[Items from a dataset]
○ ○ ○ ○

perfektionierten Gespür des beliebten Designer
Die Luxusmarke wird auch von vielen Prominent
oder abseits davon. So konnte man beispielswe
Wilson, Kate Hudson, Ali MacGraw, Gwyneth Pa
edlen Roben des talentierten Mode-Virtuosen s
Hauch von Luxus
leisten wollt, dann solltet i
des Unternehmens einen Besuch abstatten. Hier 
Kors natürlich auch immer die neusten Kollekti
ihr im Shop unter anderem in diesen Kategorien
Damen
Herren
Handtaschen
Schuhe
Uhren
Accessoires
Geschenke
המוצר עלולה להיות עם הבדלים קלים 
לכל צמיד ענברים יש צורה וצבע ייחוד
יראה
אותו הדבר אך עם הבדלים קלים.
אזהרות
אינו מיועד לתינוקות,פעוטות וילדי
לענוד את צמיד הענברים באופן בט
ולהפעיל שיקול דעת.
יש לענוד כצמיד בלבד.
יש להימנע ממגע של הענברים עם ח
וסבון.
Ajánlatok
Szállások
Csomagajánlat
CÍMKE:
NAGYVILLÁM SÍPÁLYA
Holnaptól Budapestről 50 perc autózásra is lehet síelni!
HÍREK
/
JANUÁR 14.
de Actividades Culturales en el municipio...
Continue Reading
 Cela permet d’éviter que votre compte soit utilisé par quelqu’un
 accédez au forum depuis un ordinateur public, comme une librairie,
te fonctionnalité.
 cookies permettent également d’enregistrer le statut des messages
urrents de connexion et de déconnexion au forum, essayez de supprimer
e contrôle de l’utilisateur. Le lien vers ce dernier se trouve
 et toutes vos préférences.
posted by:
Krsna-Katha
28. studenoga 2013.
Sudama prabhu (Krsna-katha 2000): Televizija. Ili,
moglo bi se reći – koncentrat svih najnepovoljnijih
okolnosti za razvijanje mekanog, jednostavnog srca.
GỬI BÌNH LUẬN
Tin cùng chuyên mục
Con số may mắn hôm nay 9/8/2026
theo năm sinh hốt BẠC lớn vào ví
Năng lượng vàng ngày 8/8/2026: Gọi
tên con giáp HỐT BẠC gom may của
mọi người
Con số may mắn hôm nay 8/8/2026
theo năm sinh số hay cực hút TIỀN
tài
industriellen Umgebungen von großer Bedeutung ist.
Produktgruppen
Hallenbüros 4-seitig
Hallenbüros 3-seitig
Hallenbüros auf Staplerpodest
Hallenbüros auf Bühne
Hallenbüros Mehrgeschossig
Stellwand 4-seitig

○ ○ ○ ○

▸ **YOUR INSTRUCTIONS**
From the line holding "urrents de connexion" to the last line of the data above, copy every line exactly and include nothing more.

▸ **RESULT FOR THIS EXERCISE**
urrents de connexion et de déconnexion au forum, essayez de supprimer
e contrôle de l’utilisateur. Le lien vers ce dernier se trouve
 et toutes vos préférences.
posted by:
Krsna-Katha
28. studenoga 2013.
Sudama prabhu (Krsna-katha 2000): Televizija. Ili,
moglo bi se reći – koncentrat svih najnepovoljnijih
okolnosti za razvijanje mekanog, jednostavnog srca.
GỬI BÌNH LUẬN
Tin cùng chuyên mục
Con số may mắn hôm nay 9/8/2026
theo năm sinh hốt BẠC lớn vào ví
Năng lượng vàng ngày 8/8/2026: Gọi
tên con giáp HỐT BẠC gom may của
mọi người
Con số may mắn hôm nay 8/8/2026
theo năm sinh số hay cực hút TIỀN
tài
industriellen Umgebungen von großer Bedeutung ist.
Produktgruppen
Hallenbüros 4-seitig
Hallenbüros 3-seitig
Hallenbüros auf Staplerpodest
Hallenbüros auf Bühne
Hallenbüros Mehrgeschossig
Stellwand 4-seitig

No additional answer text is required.